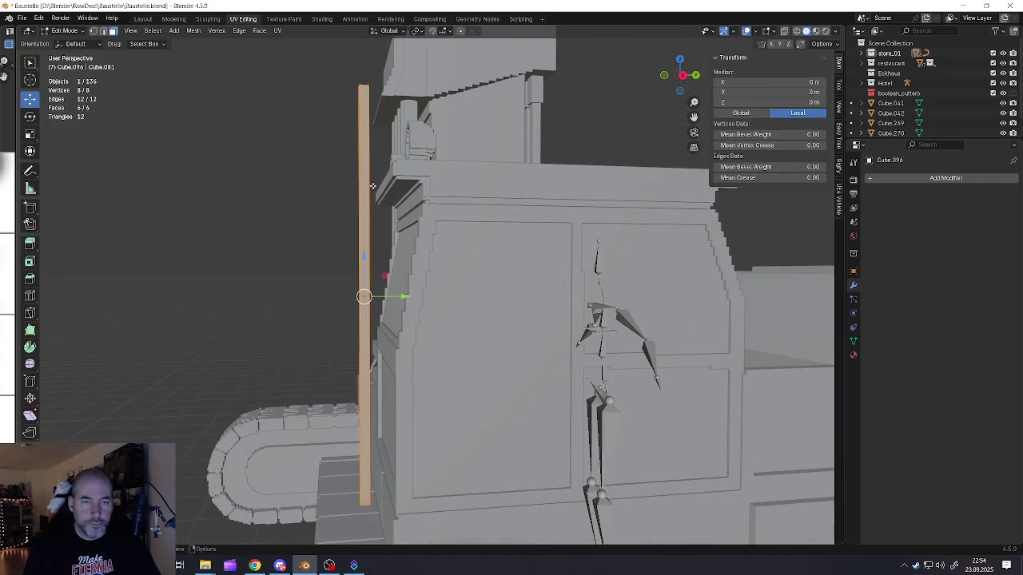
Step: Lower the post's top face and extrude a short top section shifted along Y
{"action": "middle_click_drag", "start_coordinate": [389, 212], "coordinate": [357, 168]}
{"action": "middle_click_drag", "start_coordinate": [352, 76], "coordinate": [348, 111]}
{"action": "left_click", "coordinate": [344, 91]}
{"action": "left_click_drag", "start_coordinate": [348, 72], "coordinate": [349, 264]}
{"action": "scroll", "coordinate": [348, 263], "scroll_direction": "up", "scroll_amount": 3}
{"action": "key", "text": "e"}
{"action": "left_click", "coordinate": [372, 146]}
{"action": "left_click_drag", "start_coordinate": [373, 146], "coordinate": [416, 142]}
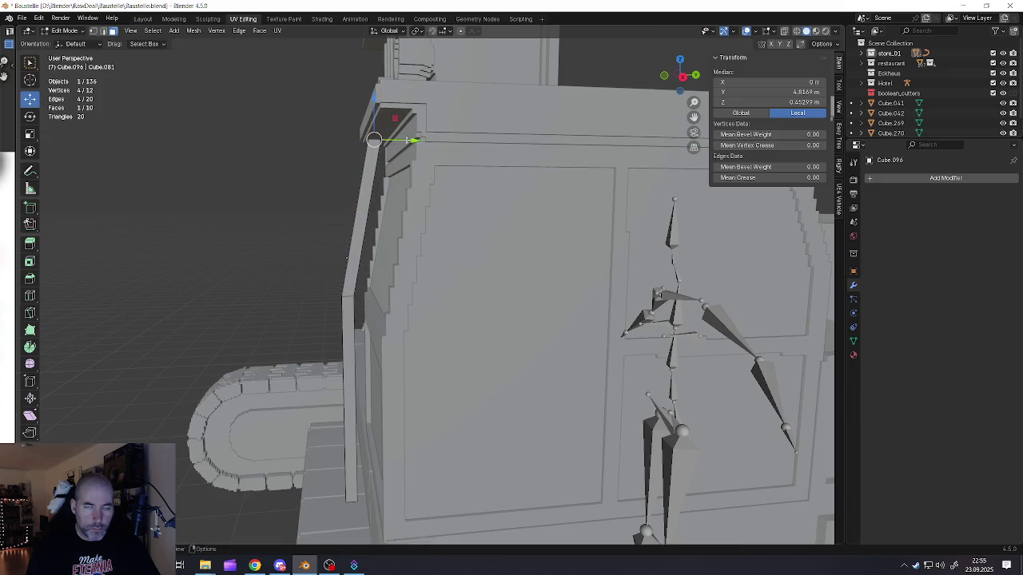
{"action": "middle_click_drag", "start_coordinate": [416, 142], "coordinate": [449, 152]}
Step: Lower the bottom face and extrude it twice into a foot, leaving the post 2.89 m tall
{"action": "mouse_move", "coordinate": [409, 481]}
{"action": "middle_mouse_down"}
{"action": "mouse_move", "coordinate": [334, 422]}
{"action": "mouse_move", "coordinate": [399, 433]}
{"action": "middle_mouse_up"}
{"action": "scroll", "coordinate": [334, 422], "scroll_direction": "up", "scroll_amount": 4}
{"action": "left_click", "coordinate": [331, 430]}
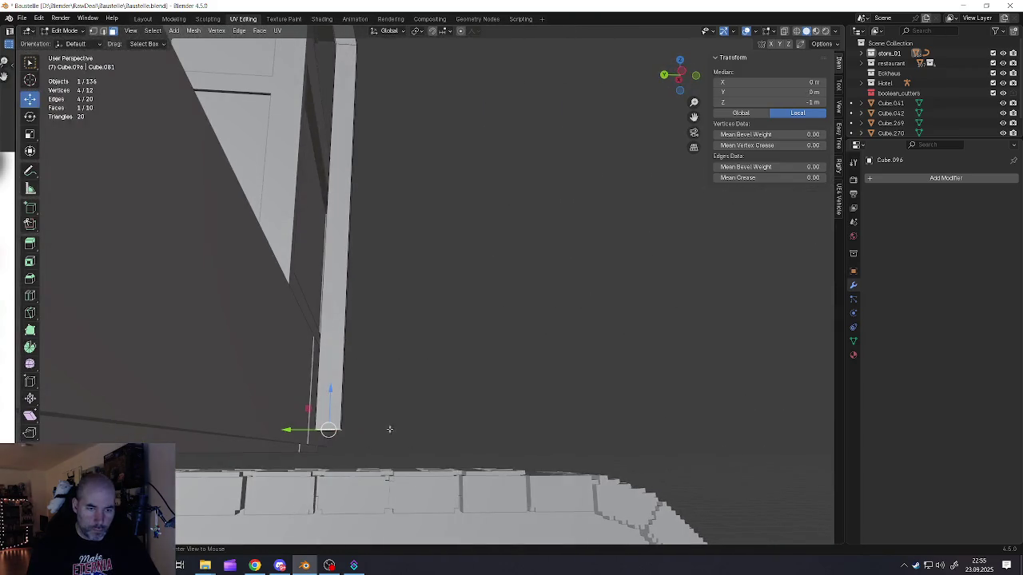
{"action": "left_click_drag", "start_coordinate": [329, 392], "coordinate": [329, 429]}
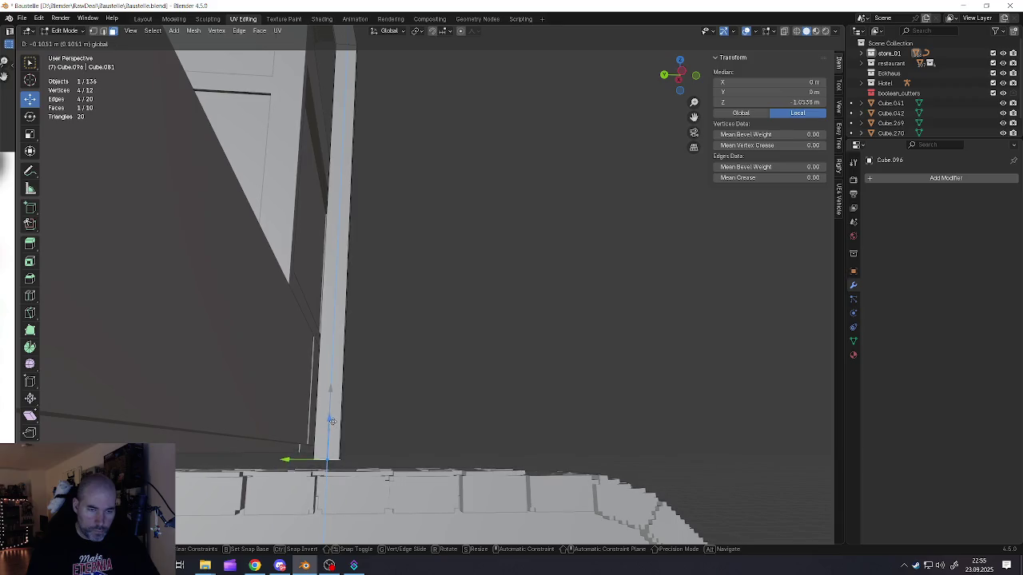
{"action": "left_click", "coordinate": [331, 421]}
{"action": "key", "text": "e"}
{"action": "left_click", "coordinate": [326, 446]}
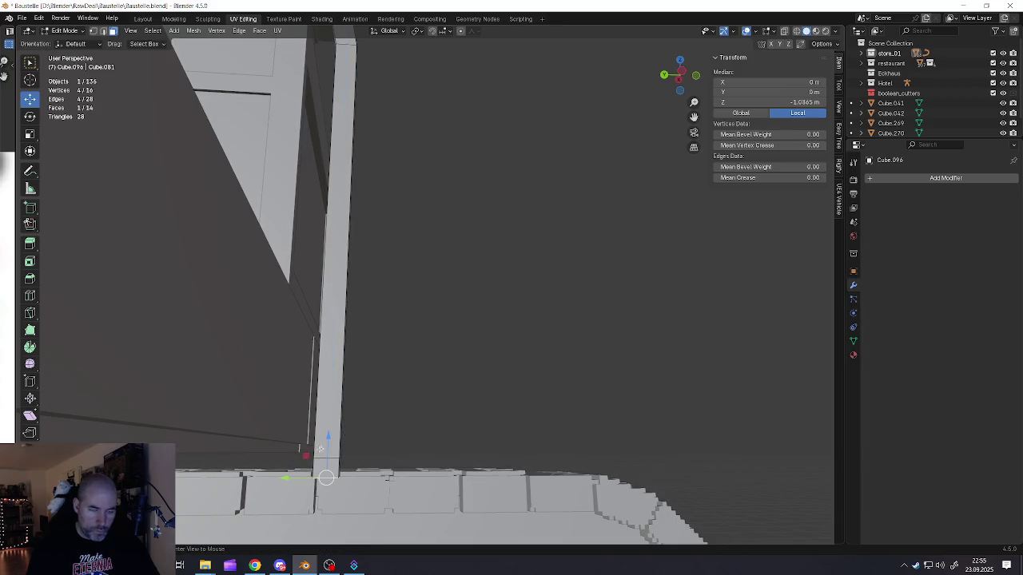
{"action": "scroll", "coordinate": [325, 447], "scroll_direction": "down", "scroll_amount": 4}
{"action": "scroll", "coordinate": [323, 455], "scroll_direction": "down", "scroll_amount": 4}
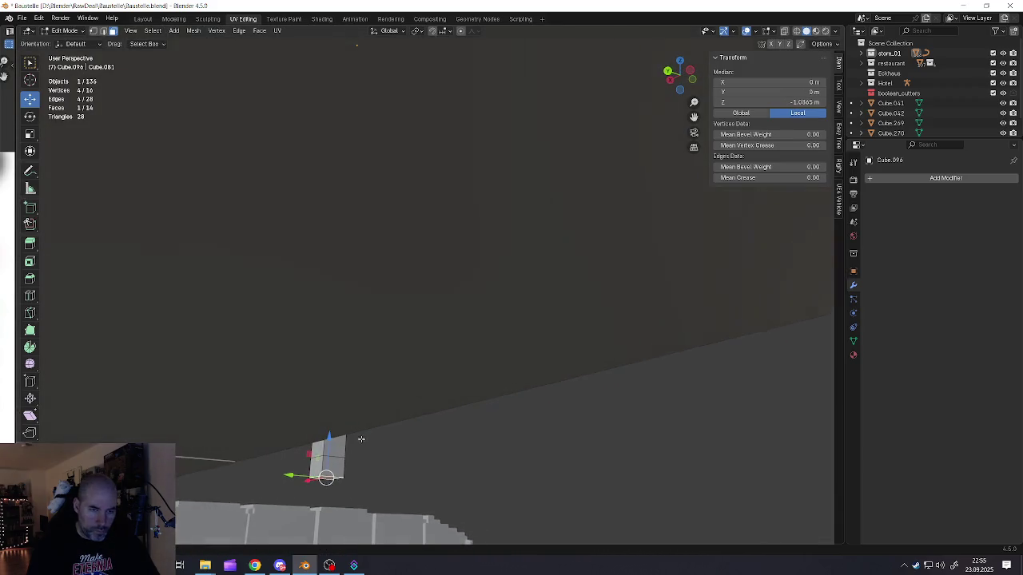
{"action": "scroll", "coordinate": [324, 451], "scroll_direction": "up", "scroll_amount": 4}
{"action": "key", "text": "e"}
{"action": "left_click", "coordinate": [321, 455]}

- **Exercise directions**: The full text of the data above, exact and without pictures, is what to return.

- **Finished exercise**:
Step: Lower the post's top face and extrude a short top section shifted along Y
{"action": "middle_click_drag", "start_coordinate": [389, 212], "coordinate": [357, 168]}
{"action": "middle_click_drag", "start_coordinate": [352, 76], "coordinate": [348, 111]}
{"action": "left_click", "coordinate": [344, 91]}
{"action": "left_click_drag", "start_coordinate": [348, 72], "coordinate": [349, 264]}
{"action": "scroll", "coordinate": [348, 263], "scroll_direction": "up", "scroll_amount": 3}
{"action": "key", "text": "e"}
{"action": "left_click", "coordinate": [372, 146]}
{"action": "left_click_drag", "start_coordinate": [373, 146], "coordinate": [416, 142]}
{"action": "middle_click_drag", "start_coordinate": [416, 142], "coordinate": [449, 152]}
Step: Lower the bottom face and extrude it twice into a foot, leaving the post 2.89 m tall
{"action": "mouse_move", "coordinate": [409, 481]}
{"action": "middle_mouse_down"}
{"action": "mouse_move", "coordinate": [334, 422]}
{"action": "mouse_move", "coordinate": [399, 433]}
{"action": "middle_mouse_up"}
{"action": "scroll", "coordinate": [334, 422], "scroll_direction": "up", "scroll_amount": 4}
{"action": "left_click", "coordinate": [331, 430]}
{"action": "left_click_drag", "start_coordinate": [329, 392], "coordinate": [329, 429]}
{"action": "left_click", "coordinate": [331, 421]}
{"action": "key", "text": "e"}
{"action": "left_click", "coordinate": [326, 446]}
{"action": "scroll", "coordinate": [325, 447], "scroll_direction": "down", "scroll_amount": 4}
{"action": "scroll", "coordinate": [323, 455], "scroll_direction": "down", "scroll_amount": 4}
{"action": "scroll", "coordinate": [324, 451], "scroll_direction": "up", "scroll_amount": 4}
{"action": "key", "text": "e"}
{"action": "left_click", "coordinate": [321, 455]}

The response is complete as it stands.